Guest Editorial: Special Issue on Compact Data Structures
- 932 Downloads
Humanity’s thirst for data has driven amazing advances in storage technologies and we can now record more in a year than we did in our whole history up to the start of this millennium. We still want to store even more, however, with faster access to it, while spending less, and without waiting for next year’s hardware. In fact, in some fields—perhaps most notably e-commerce but also astronomy, climatology, molecular biology and particle physics, among many others—advances in data collection are even more amazing than those in storage, so if we simply wait a year then the challenge facing us will just grow. This has pushed computer scientists to start making software more space-efficient and, in particular, to devise compact versions of data structures. The bibliography of the second editor’s recent textbook, Compact Data Structures: A Practical Approach, is evidence of how this field has flourished: the graph below shows the number of books and papers cited that were published in each year from 1948 to 2014.
This is the second special journal issue on compact data structures.
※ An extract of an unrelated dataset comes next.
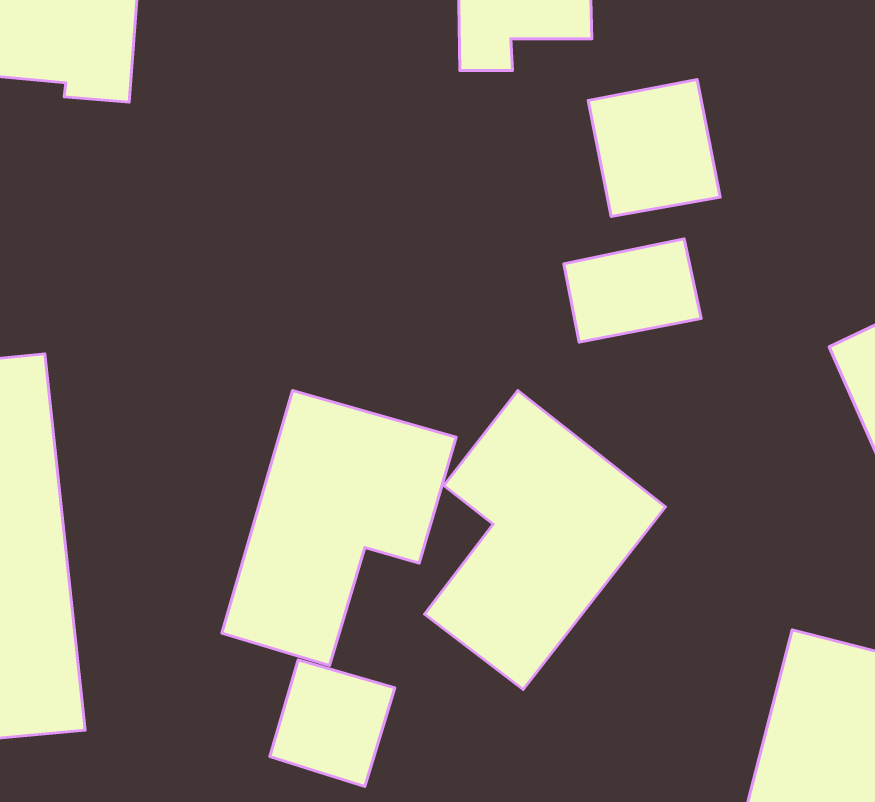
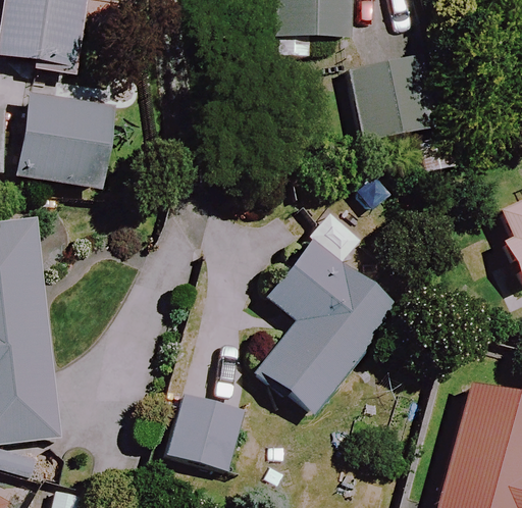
building: none -> [17,95,124,189]
building: [564,239,701,342] -> none
building: [222,390,456,666] -> none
The first, volume 43 of the Journal of Discrete Algorithms, was published in March 2017 and contained six selected papers from special sessions at the Data Compression Conference in 2014 and 2016. The current issue contains five other papers from those sessions (of eight originally selected and invited), the full versions of which are generally longer and somewhat more complex (and have thus taken somewhat longer to review and revise even with the attention of two editors). We expect future special sessions will lead to more special issues, continuing to represent this exciting field.
Three of the papers in this issue are concerned with Lempel–Ziv parsing, one of the most versatile tools in data compression, and the other two give compact representations of trees and graphs with bounded clique-width, that support fast queries.
In the first paper, Alberto Policriti and Nicola Prezza show how to compute the LZ77 parse of a string from run-length encoding of the string when its characters have been permuted with the Burrows–Wheeler Transform (BWT), another versatile compression tool. They give two algorithms that each use \(O (n \log r)\) time and \(O (r \log n)\) bits of space, where n is the length of the uncompressed string and r is the number of runs in the BWT. Thus, they show how to turn one compressed representation of the string into another, good for different tasks, without decompressing the string (which could take orders of magnitude more space for repetitive strings).
In the second paper, Arz and Fischer revisit the classic problem of storing a dictionary of strings such that, first, given an index, we can quickly return the string with that index in the dictionary and, second, given a target string, we can quickly return its index if it is contained in the dictionary. They show how we can store the dictionary compressed with LZ78 and still support the queries in optimal time, achieving particularly good practical results when the strings in the dictionary contain many long repeated substrings.
In the third paper, Fischer, I, Köppl and Sadakane show how the LZ77 and LZ78 parses of a string can be computed in linear time using either \(O (n \log \sigma )\) or \((1 + \epsilon ) n \lg n + O (n)\) bits of space, excluding the space for the input but including that for the output, where n is again the length of the uncompressed string and \(\sigma \) is the size of the alphabet. Their techniques, involving space-efficient construction of succinct suffix trees, also seem likely to be of independent interest.
Lohrey, Maneth and Reh take us beyond the realm of strings and show in the fourth paper how we can represent a tree by a context-free grammar (which can be exponentially smaller than the tree itself) and still support navigation queries—moving to a node’s parent or to a specific child, or returning its label—and subtree-equality queries in constant time.
In the fifth and final paper, Kamali moves further beyond strings and shows how we can represent a graph with n vertices and clique-width k in O(kn) bits while still supporting navigation queries quickly: determining nodes’ adjacency in constant time, listing their neighbours in constant time per neighbour, and finding their degrees in \(O (k \log ^* n)\) time.
We thank the organizers of the Data Compression Conference, the participants in the special sessions, the authors of these selected papers, the reviewers, and Ming-Yang Kao and the staff of Algorithmica. Without all their efforts, this issue could never have been realized. It has been again an honour and pleasure for us to work with them toward the consolidation and advancement of the field of compact data structures and, thus, toward adapting software to this data-intensive era.